Supplied material:
········
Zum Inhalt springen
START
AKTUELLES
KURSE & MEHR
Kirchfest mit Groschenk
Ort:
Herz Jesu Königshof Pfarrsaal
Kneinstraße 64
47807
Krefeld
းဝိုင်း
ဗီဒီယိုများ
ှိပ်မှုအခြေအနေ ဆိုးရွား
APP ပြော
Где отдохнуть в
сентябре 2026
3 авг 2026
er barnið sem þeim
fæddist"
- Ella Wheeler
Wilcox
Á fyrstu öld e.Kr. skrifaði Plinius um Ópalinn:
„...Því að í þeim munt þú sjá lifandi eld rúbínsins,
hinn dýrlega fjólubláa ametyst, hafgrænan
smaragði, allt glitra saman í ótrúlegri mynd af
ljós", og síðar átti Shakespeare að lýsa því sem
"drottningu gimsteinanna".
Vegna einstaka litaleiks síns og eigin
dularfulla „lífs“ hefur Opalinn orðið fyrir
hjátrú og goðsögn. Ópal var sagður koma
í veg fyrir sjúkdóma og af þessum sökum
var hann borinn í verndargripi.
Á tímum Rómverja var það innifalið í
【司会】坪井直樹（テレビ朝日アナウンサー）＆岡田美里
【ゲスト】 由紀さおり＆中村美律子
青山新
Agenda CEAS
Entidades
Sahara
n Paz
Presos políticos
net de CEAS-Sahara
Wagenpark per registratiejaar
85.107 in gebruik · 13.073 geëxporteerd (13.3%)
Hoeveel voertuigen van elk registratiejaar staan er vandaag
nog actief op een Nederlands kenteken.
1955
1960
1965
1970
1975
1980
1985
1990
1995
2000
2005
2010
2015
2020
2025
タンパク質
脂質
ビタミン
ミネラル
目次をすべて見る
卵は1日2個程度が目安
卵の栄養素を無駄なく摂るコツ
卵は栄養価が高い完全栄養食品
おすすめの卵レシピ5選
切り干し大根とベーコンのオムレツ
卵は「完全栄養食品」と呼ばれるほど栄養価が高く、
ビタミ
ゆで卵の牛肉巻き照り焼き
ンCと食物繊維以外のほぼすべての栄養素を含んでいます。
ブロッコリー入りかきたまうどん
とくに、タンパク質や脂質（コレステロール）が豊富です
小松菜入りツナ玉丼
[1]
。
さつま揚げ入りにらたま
········
Instructions for the task:
Transcribe the whole listing word for word.

Response area:
Zum Inhalt springen
START
AKTUELLES
KURSE & MEHR
Kirchfest mit Groschenk
Ort:
Herz Jesu Königshof Pfarrsaal
Kneinstraße 64
47807
Krefeld
းဝိုင်း
ဗီဒီယိုများ
ှိပ်မှုအခြေအနေ ဆိုးရွား
APP ပြော
Где отдохнуть в
сентябре 2026
3 авг 2026
er barnið sem þeim
fæddist"
- Ella Wheeler
Wilcox
Á fyrstu öld e.Kr. skrifaði Plinius um Ópalinn:
„...Því að í þeim munt þú sjá lifandi eld rúbínsins,
hinn dýrlega fjólubláa ametyst, hafgrænan
smaragði, allt glitra saman í ótrúlegri mynd af
ljós", og síðar átti Shakespeare að lýsa því sem
"drottningu gimsteinanna".
Vegna einstaka litaleiks síns og eigin
dularfulla „lífs“ hefur Opalinn orðið fyrir
hjátrú og goðsögn. Ópal var sagður koma
í veg fyrir sjúkdóma og af þessum sökum
var hann borinn í verndargripi.
Á tímum Rómverja var það innifalið í
【司会】坪井直樹（テレビ朝日アナウンサー）＆岡田美里
【ゲスト】 由紀さおり＆中村美律子
青山新
Agenda CEAS
Entidades
Sahara
n Paz
Presos políticos
net de CEAS-Sahara
Wagenpark per registratiejaar
85.107 in gebruik · 13.073 geëxporteerd (13.3%)
Hoeveel voertuigen van elk registratiejaar staan er vandaag
nog actief op een Nederlands kenteken.
1955
1960
1965
1970
1975
1980
1985
1990
1995
2000
2005
2010
2015
2020
2025
タンパク質
脂質
ビタミン
ミネラル
目次をすべて見る
卵は1日2個程度が目安
卵の栄養素を無駄なく摂るコツ
卵は栄養価が高い完全栄養食品
おすすめの卵レシピ5選
切り干し大根とベーコンのオムレツ
卵は「完全栄養食品」と呼ばれるほど栄養価が高く、
ビタミ
ゆで卵の牛肉巻き照り焼き
ンCと食物繊維以外のほぼすべての栄養素を含んでいます。
ブロッコリー入りかきたまうどん
とくに、タンパク質や脂質（コレステロール）が豊富です
小松菜入りツナ玉丼
[1]
。
さつま揚げ入りにらたま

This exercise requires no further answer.